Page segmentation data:
☆ ☆ ☆
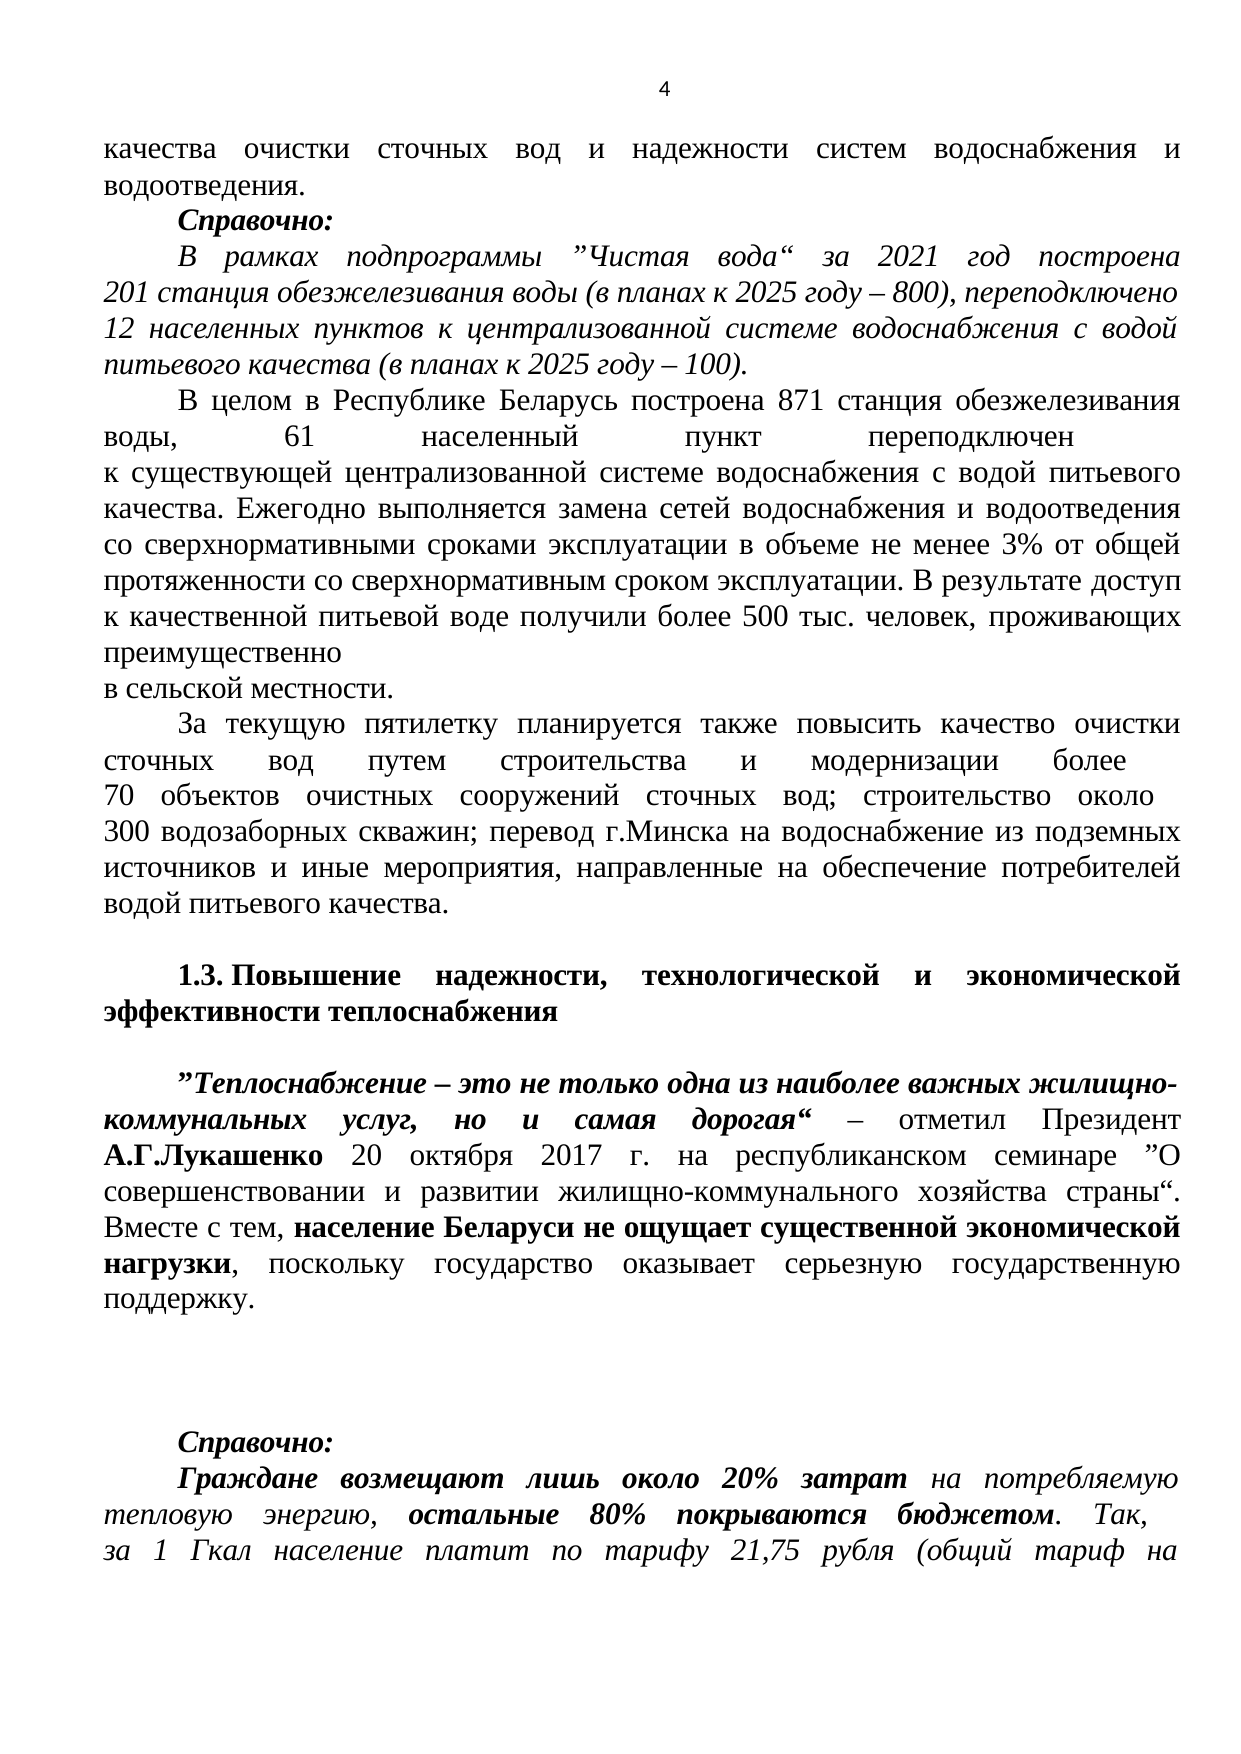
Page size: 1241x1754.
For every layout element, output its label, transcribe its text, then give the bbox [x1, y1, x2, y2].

text В рамках подпрограммы ”Чистая вода“ за 2021 год построена 201 станция обезжелезивания воды (в планах к 2025 году – 800), переподключено 12 населенных пунктов к централизованной системе водоснабжения с водой питьевого качества (в планах к 2025 году – 100). [103, 238, 1181, 381]
text Справочно: [103, 202, 1181, 238]
text В целом в Республике Беларусь построена 871 станция обезжелезивания воды, 61 населенный пункт переподключен к существующей централизованной системе водоснабжения с водой питьевого качества. Ежегодно выполняется замена сетей водоснабжения и водоотведения со сверхнормативными сроками эксплуатации в объеме не менее 3% от общей протяженности со сверхнормативным сроком эксплуатации. В результате доступ к качественной питьевой воде получили более 500 тыс. человек, проживающих преимущественно в сельской местности. [103, 381, 1181, 705]
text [103, 130, 1181, 202]
text За текущую пятилетку планируется также повысить качество очистки сточных вод путем строительства и модернизации более 70 объектов очистных сооружений сточных вод; строительство около 300 водозаборных скважин; перевод г.Минска на водоснабжение из подземных источников и иные мероприятия, направленные на обеспечение потребителей водой питьевого качества. [103, 705, 1181, 920]
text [103, 1459, 1181, 1567]
text ”Теплоснабжение – это не только одна из наиболее важных жилищно-коммунальных услуг, но и самая дорогая“ – отметил Президент А.Г.Лукашенко 20 октября 2017 г. на республиканском семинаре ”О совершенствовании и развитии жилищно-коммунального хозяйства страны“. Вместе с тем, население Беларуси не ощущает существенной экономической нагрузки, поскольку государство оказывает серьезную государственную поддержку. [103, 1064, 1181, 1316]
text Справочно: [103, 1423, 1181, 1459]
text 1.3. Повышение надежности, технологической и экономической эффективности теплоснабжения [103, 956, 1181, 1028]
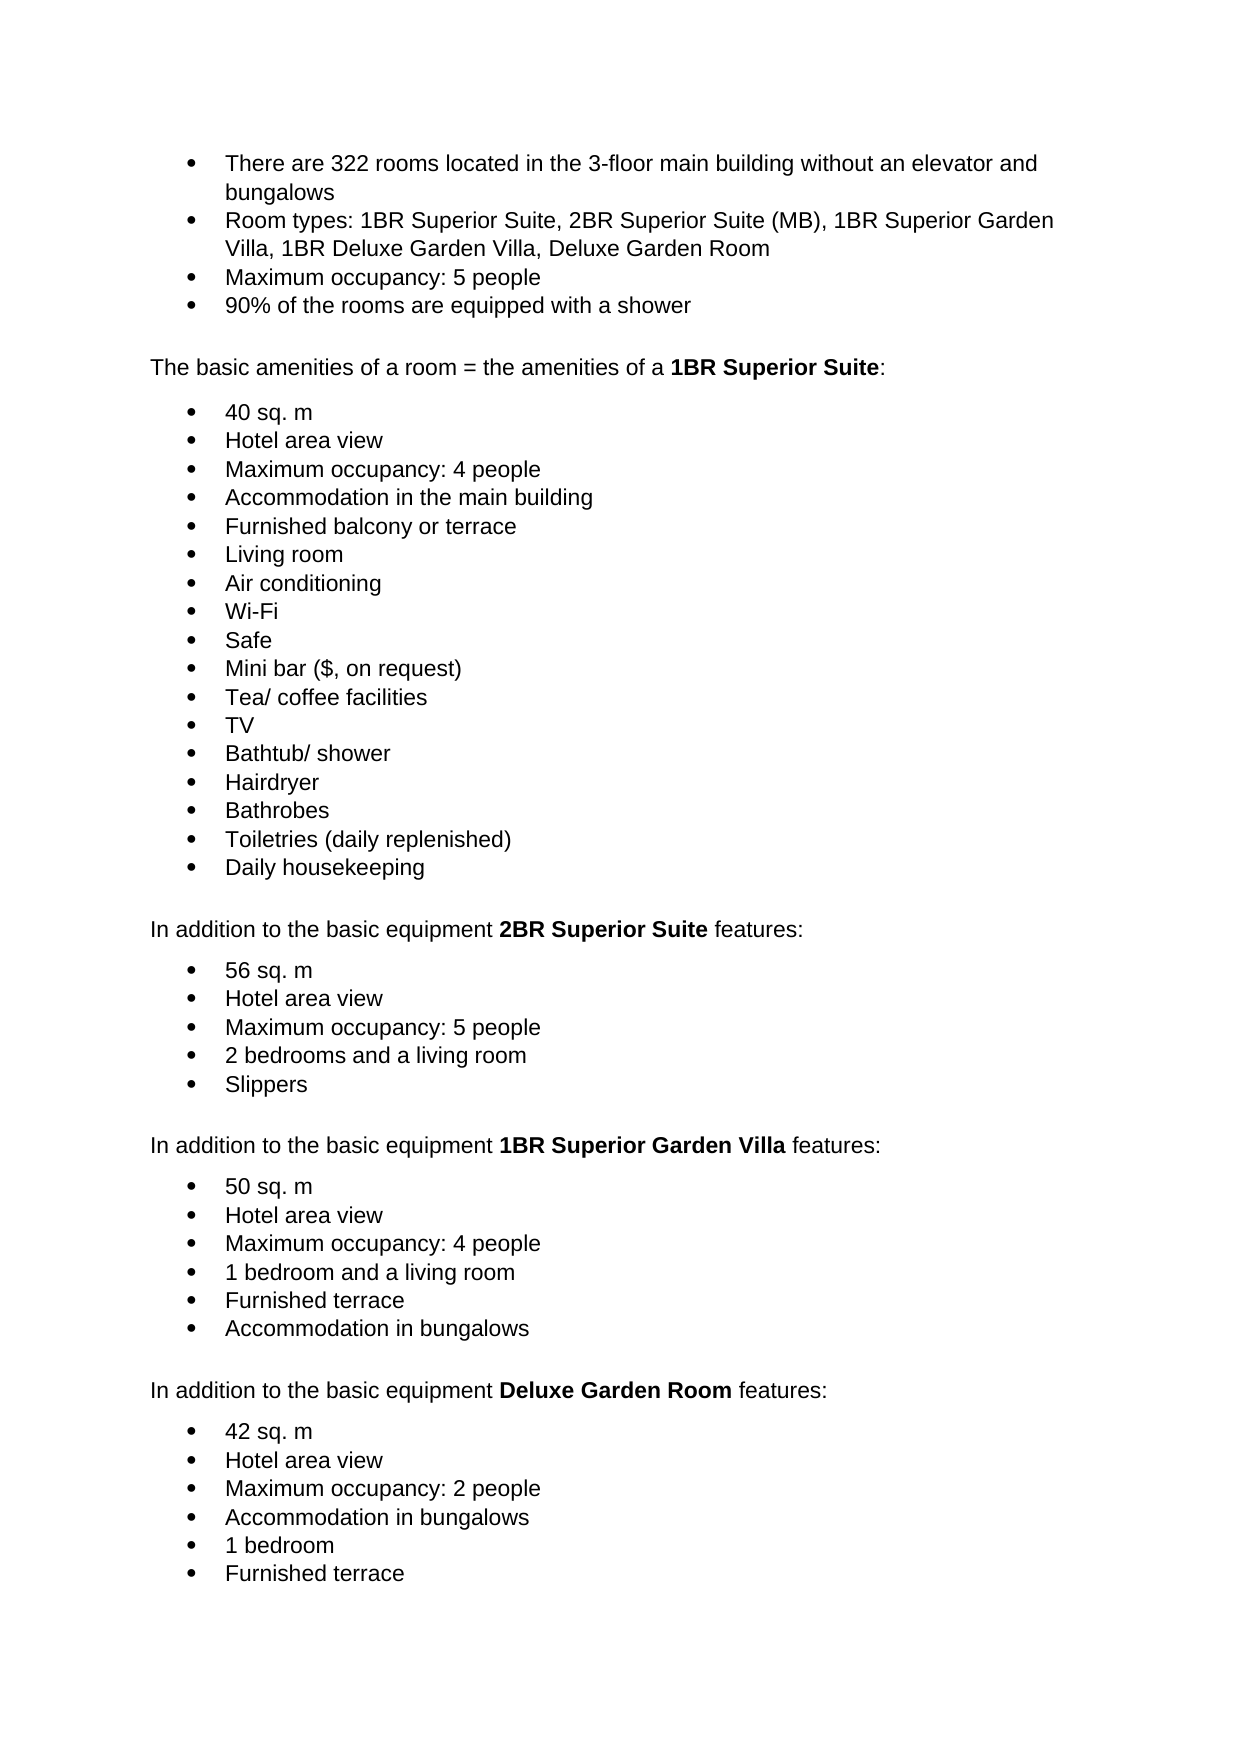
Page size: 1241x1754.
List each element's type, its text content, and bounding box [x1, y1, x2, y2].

list Hotel area view [187, 427, 1090, 454]
list 2 bedrooms and a living room [187, 1042, 1090, 1068]
list Maximum occupancy: 4 people [187, 1230, 1090, 1256]
list Furnished balcony or terrace [187, 513, 1090, 539]
list Slippers [187, 1071, 1090, 1097]
list Wi-Fi [187, 598, 1090, 624]
text In addition to the basic equipment 1BR Superior Garden Villa features: [150, 1132, 1090, 1159]
list Daily housekeeping [187, 854, 1090, 880]
list 56 sq. m [187, 957, 1090, 983]
text In addition to the basic equipment Deluxe Garden Room features: [150, 1377, 1090, 1403]
list Toiletries (daily replenished) [187, 826, 1090, 852]
text The basic amenities of a room = the amenities of a 1BR Superior Suite: [150, 354, 1090, 380]
list Mini bar ($, on request) [187, 655, 1090, 681]
list 1 bedroom and a living room [187, 1258, 1090, 1285]
list 40 sq. m [187, 399, 1090, 425]
list Room types: 1BR Superior Suite, 2BR Superior Suite (MB), 1BR Superior Garden Villa, 1BR Deluxe Garden Villa, Deluxe Garden Room [187, 207, 1090, 262]
list TV [187, 712, 1090, 738]
list 50 sq. m [187, 1173, 1090, 1199]
list Furnished terrace [187, 1560, 1090, 1587]
list Bathtub/ shower [187, 740, 1090, 767]
list Hotel area view [187, 1447, 1090, 1473]
list Accommodation in bungalows [187, 1315, 1090, 1342]
list Maximum occupancy: 4 people [187, 456, 1090, 482]
list Maximum occupancy: 2 people [187, 1475, 1090, 1501]
list There are 322 rooms located in the 3-floor main building without an elevator and bungalows [187, 150, 1090, 205]
list Hotel area view [187, 985, 1090, 1012]
list Maximum occupancy: 5 people [187, 1014, 1090, 1040]
list Living room [187, 541, 1090, 568]
list Tea/ coffee facilities [187, 683, 1090, 710]
list Maximum occupancy: 5 people [187, 264, 1090, 290]
list 42 sq. m [187, 1418, 1090, 1444]
list Bathrobes [187, 797, 1090, 823]
list Safe [187, 627, 1090, 653]
list 90% of the rooms are equipped with a shower [187, 292, 1090, 318]
list Air conditioning [187, 570, 1090, 596]
list 1 bedroom [187, 1532, 1090, 1558]
text In addition to the basic equipment 2BR Superior Suite features: [150, 916, 1090, 942]
list Furnished terrace [187, 1287, 1090, 1313]
list Hotel area view [187, 1202, 1090, 1228]
list Accommodation in the main building [187, 484, 1090, 511]
list Hairdryer [187, 769, 1090, 795]
list Accommodation in bungalows [187, 1503, 1090, 1530]
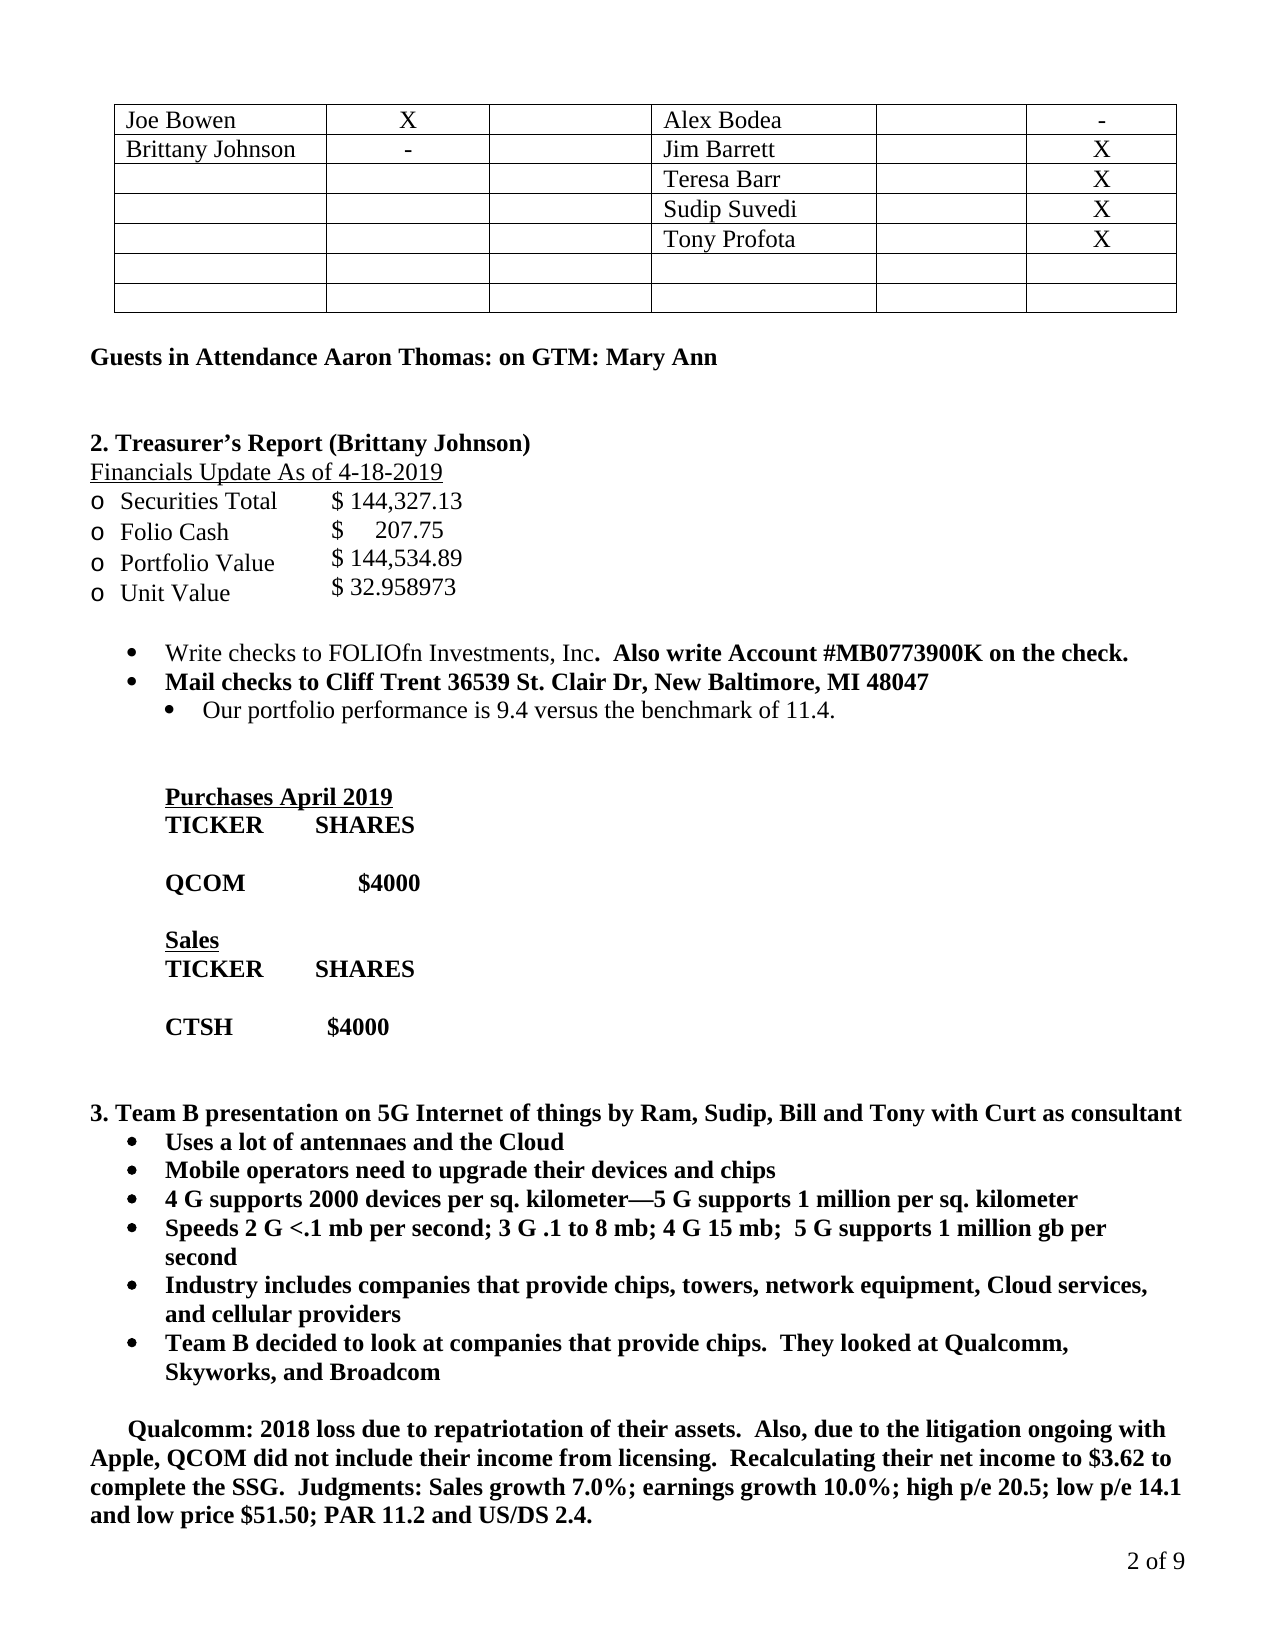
☆ ☆ ☆
• Your goal:
The lines above that include "построена" should each be listed.

• Reply to the exercise:
text В рамках подпрограммы ”Чистая вода“ за 2021 год построена 201 станция обезжелезивания воды (в планах к 2025 году – 800), переподключено 12 населенных пунктов к централизованной системе водоснабжения с водой питьевого качества (в планах к 2025 году – 100). [103, 238, 1181, 381]
text В целом в Республике Беларусь построена 871 станция обезжелезивания воды, 61 населенный пункт переподключен к существующей централизованной системе водоснабжения с водой питьевого качества. Ежегодно выполняется замена сетей водоснабжения и водоотведения со сверхнормативными сроками эксплуатации в объеме не менее 3% от общей протяженности со сверхнормативным сроком эксплуатации. В результате доступ к качественной питьевой воде получили более 500 тыс. человек, проживающих преимущественно в сельской местности. [103, 381, 1181, 705]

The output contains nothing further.